• _Document extract_
⟨

After downloading, make sure to correctly specify the model path in the configuration yaml file.

env:
    train:
        opensora_wm_hf_ckpt_path: /Pathto/model/RLinf-OpenSora-LIBERO-Spatial/

Running the Script#

Please ensure you have activated the correct Python virtual environment (venv) before running the commands below. If you are using the official Docker image, switch to the openvla-oft environment with source switch_env openvla-oft.

1. Key Parameters Configuration

Taking the OpenVLA-OFT model as an example, configure the following key parameters in actor.model:

actor:
  model:
    model_path: "/path/to/model/Openvla-oft-SFT-libero-spatial-traj1/"    # SFT model path
    model_type: "openvla_oft"                                             # Model type set to openvla_oft
    use_proprio: False                                                    # Whether to use proprioceptive inputs
    num_images_in_input: 1                                                # Number of input images
    num_action_chunks: 8                                                  # Number of action chunks
    unnorm_key: "libero_spatial_no_noops"                                 # Action normalization key (match SFT). For RLinf-OpenVLAOFT-LIBERO-130-Base-Lora model, use libero_130_no_noops_trajall. For RLinf-OpenVLAOFT-LIBERO-90-Base-Lora model, use libero_90_no_noops_trajall.

It is worth noting that since the world model does not provide proprioception, does not generate a wrist view, and uses a fixed chunk length, use_proprio defaults to False, num_images_in_input defaults to 1, and num_action_chunks defaults to 8.

2. Environment Configuration

In the environment configuration file, set the following key parameters:

# Override in CHOSEN_CONFIG

# Recommend opensora_libero_spatial for training and libero_spatial for evaluation
env/train: opensora_libero_spatial
env/eval: libero_spatial
env:
   train:
      opensora_wm_hf_ckpt_path: /Pathto/model/RLinf-OpenSora-LIBERO-Spatial/

# In env/train/opensora_libero_spatial.yaml:

env_type: opensora_wm
wm_env_type: libero
# Initial image path for world model initialization
initial_image_path: ${env.train.opensora_wm_hf_ckpt_path}/dataset_for_rlinf_world_model_init/base_policy_rollout_buffer
# It is not recommended to modify any parameters in world_model_cfg
world_model_cfg:
   # Path to dataset statistics for normalization in the world model
   stats_path: /Pathto/model/RLinf-OpenSora-LIBERO-Spatial/best_wm_ckpt/base_policy/dataset_statistics.json
   chunk: 8                     # Align with training and VLA inference length; default 8
   condition_frame_length: 4    # Align with training; context memory length, default 4
   model:
   # Pretrained weights
      from_pretrained: /Pathto/model/RLinf-OpenSora-LIBERO-Spatial/best_wm_ckpt/base_policy/model

3. Configuration Files

We support the OpenVLA-OFT model with the GRPO algorithm. The corresponding configuration file is:

  • OpenVLA-OFT + GRPO: examples/embodiment/config/opensora_libero_spatial_grpo_openvlaoft.yaml

4. Launch Commands

After choosing a configuration, run the following command to start training:

bash examples/embodiment/run_embodiment.sh CHOSEN_CONFIG

For example, to train OpenVLA-OFT with GRPO in the OpenSora environment:

bash examples/embodiment/run_embodiment.sh opensora_libero_spatial_grpo_openvlaoft

Visualization and Results#

1. TensorBoard Logging

# Start TensorBoard
tensorboard --logdir ./logs --port 6006

2. Key Metrics Tracked

  • Training Metrics:

    • train/actor/approx_kl: Approximate KL divergence to monitor policy update magnitude.

⟩

• _Data_

⟨

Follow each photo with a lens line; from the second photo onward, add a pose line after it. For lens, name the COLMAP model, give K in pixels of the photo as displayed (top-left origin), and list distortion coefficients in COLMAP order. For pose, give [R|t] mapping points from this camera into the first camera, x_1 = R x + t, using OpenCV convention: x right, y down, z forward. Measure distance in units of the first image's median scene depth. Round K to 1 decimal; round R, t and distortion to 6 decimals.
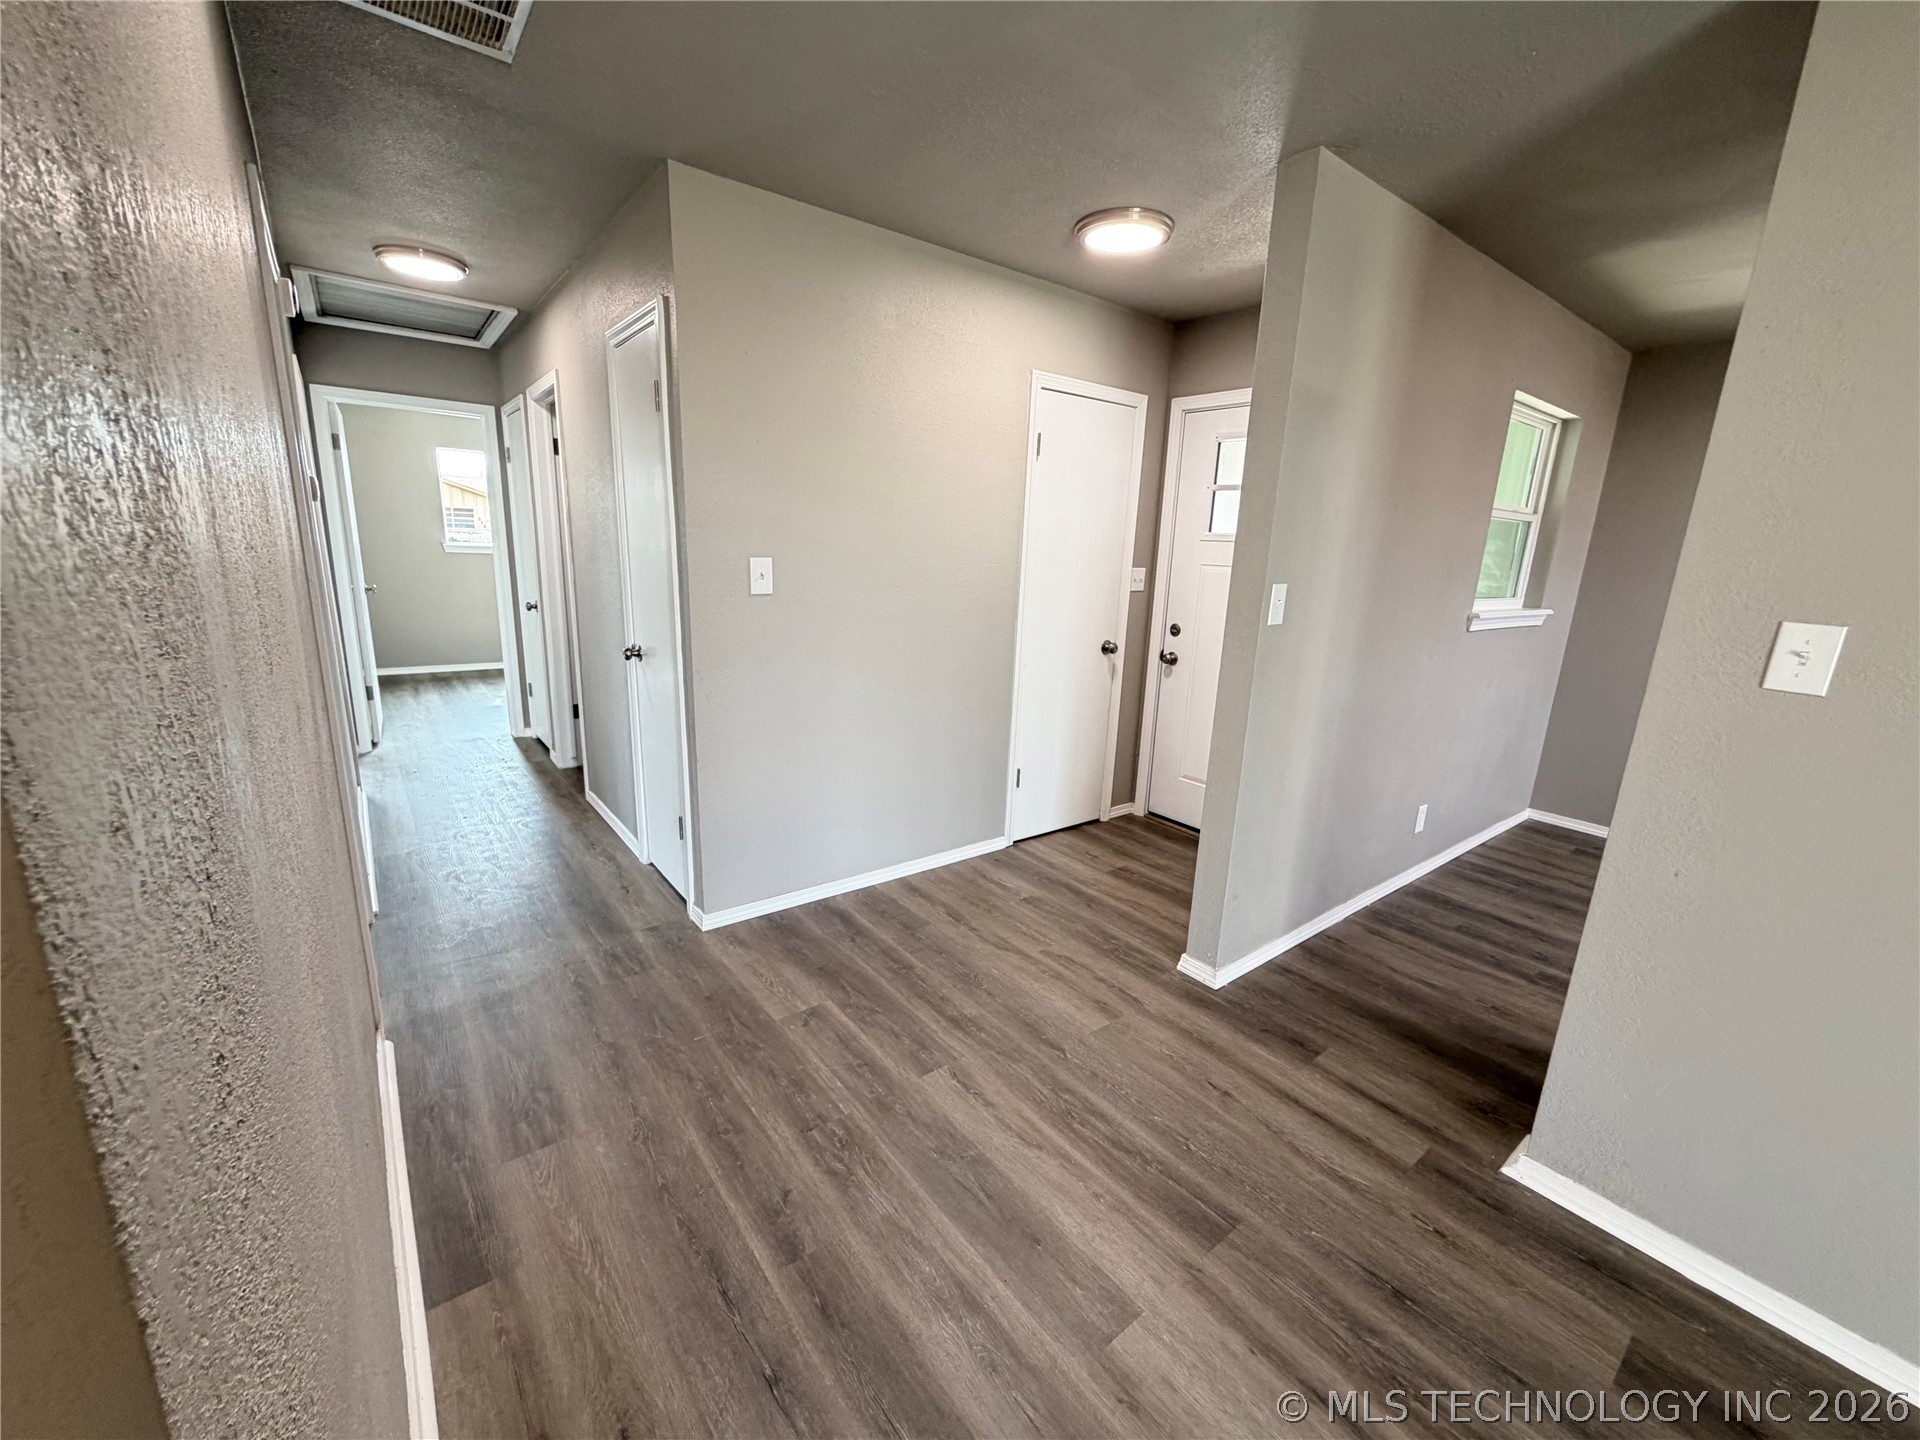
lens RADIAL K [[767.4, 0, 958.7], [0, 767.4, 718.3], [0, 0, 1]] dist [0.001080, 0.000243]
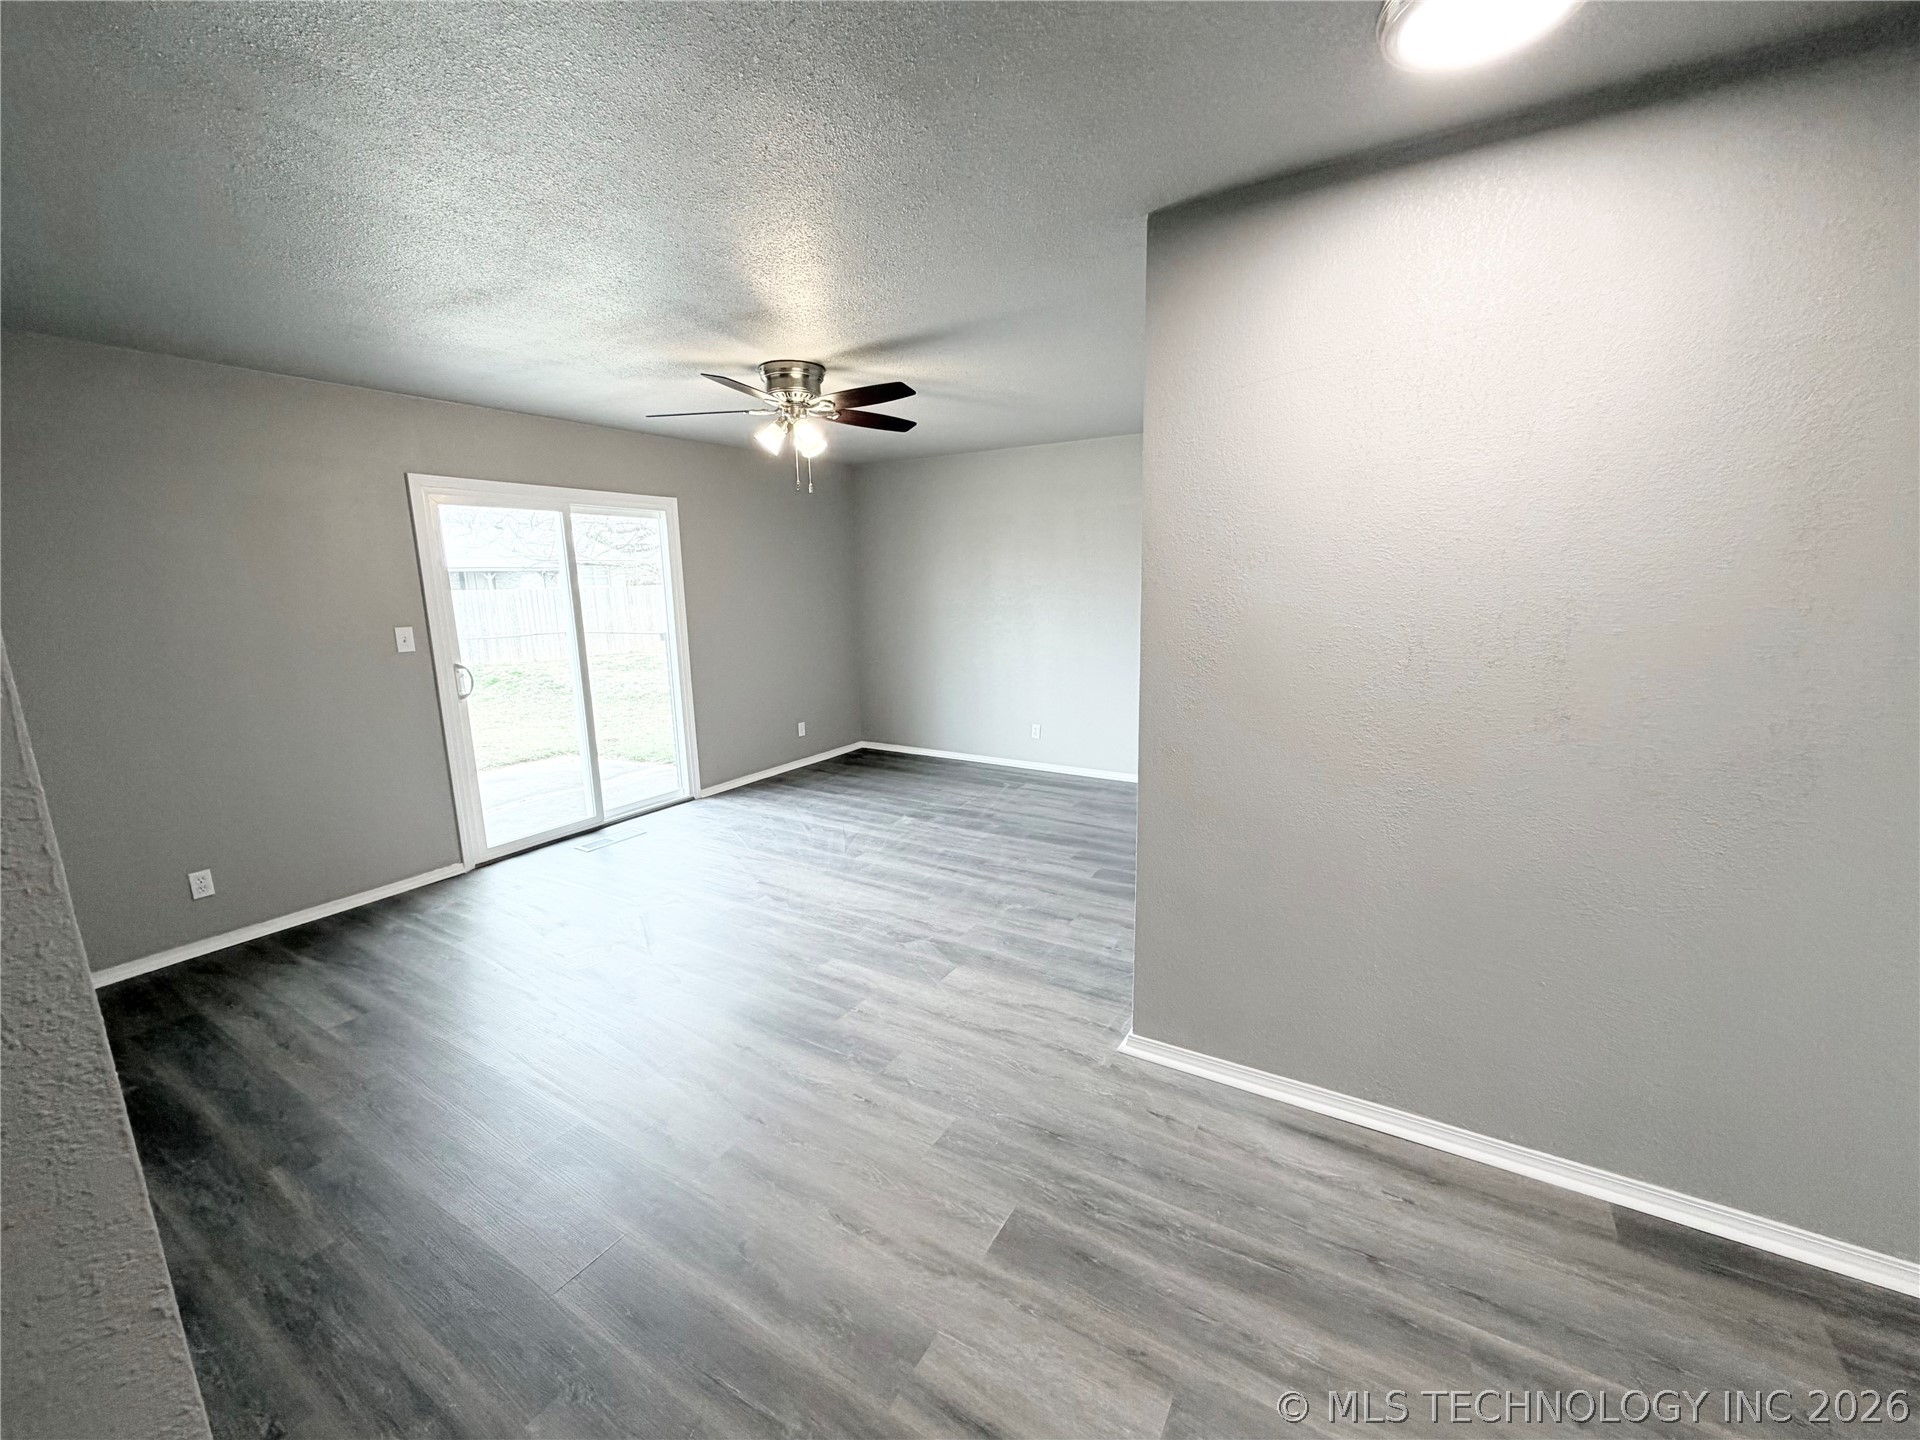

⟩

• _Problem to solve_
Continue the guide on training OpenVLA-OFT in the OpenSora world-model environment, starting right after its last line.

• _Response_
    • train/actor/clip_fraction: Fraction of updates where the probability ratio triggered PPO clipping.

    • train/actor/clipped_ratio: Mean of the clipped probability ratios, measuring how much policy updates are affected by clipping.

    • train/actor/grad_norm: Gradient norm.

    • train/actor/lr: Learning rate.

    • train/actor/policy_loss: PPO/GRPO policy loss.

    • train/critic/value_loss: Value function loss.

    • train/critic/value_clip_ratio: Fraction of value targets whose update was clipped in PPO-style value function clipping.

    • train/critic/explained_variance: Explained variance of value function predictions; closer to 1 is better.

    • train/entropy_loss: Policy entropy.

    • train/loss: Total training loss (actor_loss + critic_loss + entropy_loss regularization).

  • Rollout Metrics:

    • rollout/advantages_max: Maximum of the advantage function.

    • rollout/advantages_mean: Mean of the advantage function.

    • rollout/advantages_min: Minimum of the advantage function.

    • rollout/rewards: Chunk of reward (refer to L414 in libero_env.py).

  • Environment Metrics:

    • env/episode_len: Number of environment steps elapsed in the episode (unit: step).

    • env/return: Episode return. In LIBERO’s sparse-reward setting, this metric is not informative since the reward is almost always 0 until the terminal success step.

    • env/reward: Step-level reward (0 for all intermediate steps and 1 only at successful termination). The logged value is normalized by the number of episode steps, which makes it difficult to interpret as real task performance during training.

    • env/success_once: Recommended metric to monitor training performance. It directly reflects the unnormalized episodic success rate and better represents the true performance of the policy.

3. Video Generation

env:
   eval:
      video_cfg:
         save_video: True
         video_base_dir: ${runner.logger.log_path}/video/eval

4. Train Log Tool Integration

runner:
   task_type: embodied
   logger:
      log_path: "../results"
      project_name: rlinf
      experiment_name: "libero_10_grpo_openvlaoft"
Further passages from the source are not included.